3D amorphous NiFe LDH nanosheets electrodeposited on in situ grown NiCoP@NC on nickel foam for remarkably enhanced OER electrocatalytic performance

Abstract

NiFe LDH (layered double hydroxide) is currently attracting increasing attention as a type of promising electrocatalyst for oxygen evolution reaction (OERs); however, the biggest obstacle to its large-scale practical application is its poor conductivity and limited active sites.

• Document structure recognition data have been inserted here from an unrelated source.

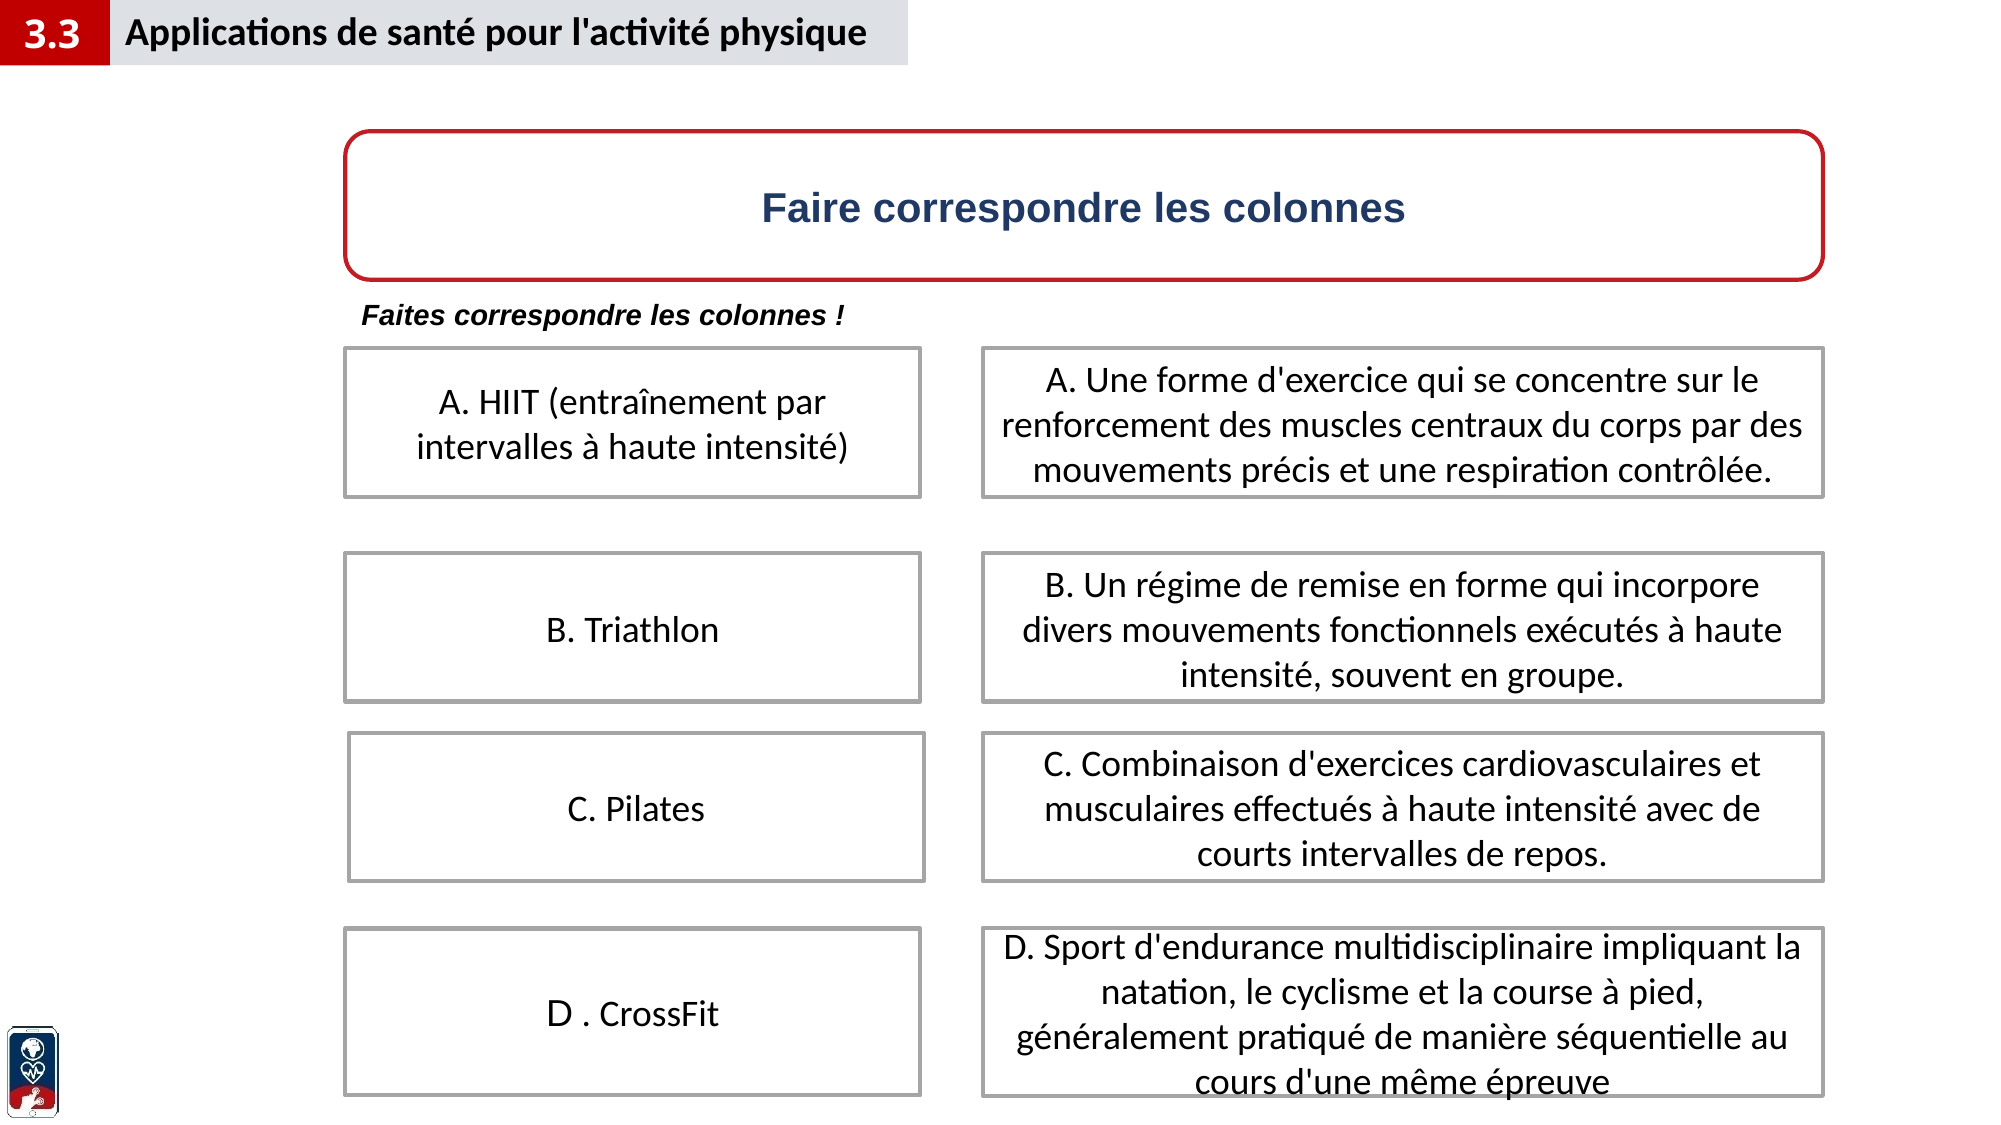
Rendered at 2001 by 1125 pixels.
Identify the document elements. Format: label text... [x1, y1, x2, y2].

picture [7, 1026, 59, 1118]
text_box D . CrossFit [343, 926, 922, 1097]
text_box [0, 0, 110, 66]
text_box B. Triathlon [343, 551, 922, 704]
text_box A. HIIT (entraînement par intervalles à haute intensité) [343, 346, 922, 499]
text_box C. Combinaison d'exercices cardiovasculaires et musculaires effectués à haute intensité avec de courts intervalles de repos. [981, 731, 1825, 883]
text_box 3.3 [9, 9, 102, 56]
text_box Applications de santé pour l'activité physique [110, 0, 909, 66]
text_box Faire correspondre les colonnes [345, 131, 1823, 280]
text_box Faites correspondre les colonnes ! [346, 288, 973, 339]
text_box C. Pilates [347, 731, 926, 883]
text_box B. Un régime de remise en forme qui incorpore divers mouvements fonctionnels exécutés à haute intensité, souvent en groupe. [981, 551, 1825, 704]
text_box D. Sport d'endurance multidisciplinaire impliquant la natation, le cyclisme et la course à pied, généralement pratiqué de manière séquentielle au cours d'une même épreuve [981, 926, 1825, 1098]
text_box A. Une forme d'exercice qui se concentre sur le renforcement des muscles centraux du corps par des mouvements précis et une respiration contrôlée. [981, 346, 1825, 499]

Herein, we report a three-dimensional NiFe LDH with high conductivity and dense active sites, where amorphous NiFe LDH nanosheets are directly electrodeposited on the surface of a hierarchical porous NiCoP@NC derived from the calcination and phosphorization of metal–organic frameworks (ZIF-67) in situ grown on nickel foam. Based on the 3D porous structure, abundant exposed active sites, fast electron and mass transfer rates and strong synergetic effects between NiCoP@NC and NiFe LDH, the resultant NiFe LDH/NiCoP@NC/NF catalysts exhibited significantly enhanced OER catalytic performances compared with NiFe LDH on nickel foam and most of the reported NiFe LDH-based catalysts: a low overpotential of 210 mV for yielding a current density of 10 mA cm⁻², an extremely small Tafel slope (35 mV dec⁻¹) and excellent durability. For overall water splitting, with NiFe LDH/NiCoP@NC/NF as the anode and NiCoP@NC/NF as the cathode, the assembled two-electrode system only required 1.54 V to obtain a stable current density of 10 mA cm⁻² in 1 M KOH for at least 40 h. This research provided a simple and facile way to develop non-noble-metal oxygen evolution catalysts for replacing high-cost noble metal catalysts.